I don't know if it uses additional resources. I'm just configuring everything on the Clocks page:

JoBr_1593366_0-1624119009229.png

ILO 100 kHz / 50000 = SLOW_CLK 2 Hz (low accuracy)

IMO 24 MHz / 240 = dwClock_1 100 kHz

dwClock_1 100 kHz / 50000 = dwClock_2 2 Hz (higher accuracy)

dwClock_2 2 Hz / 100 = dwClock_3 0.02 Hz

dwClock_3 0.02 Hz / 10  = dwClock_4 0.002 Hz

 

But as long as syncing with BUS_CLK is disabled, I can set them all to 65536 and it doesn't complain, even though that would be a period of 24000 years.

Len_CONSULTRON
Honored Contributor II

JoBr,

Thanks.   Your latest picture and previous posts connected the dots.   I didn't know this chaining technique was available.   Now I do.
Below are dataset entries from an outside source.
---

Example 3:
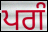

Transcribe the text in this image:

ਪਗੰ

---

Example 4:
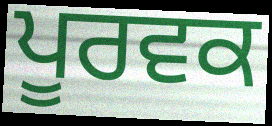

Yes.  The "Nominal Frequency" below 0 Hz is listed as 0 Hz.  I guess you have to calculate it yourself.

Using ILO = 1KHz and 8 DSI_D chaining with the divisors all equaling 65536 should yield a nominal output at the last of the chain to be 10.8 octillion (10.8 x 10e27) years.

Get your stopwatch out to test this idea! NOT!

Len
"Engineering is an Art. The Art of Compromise."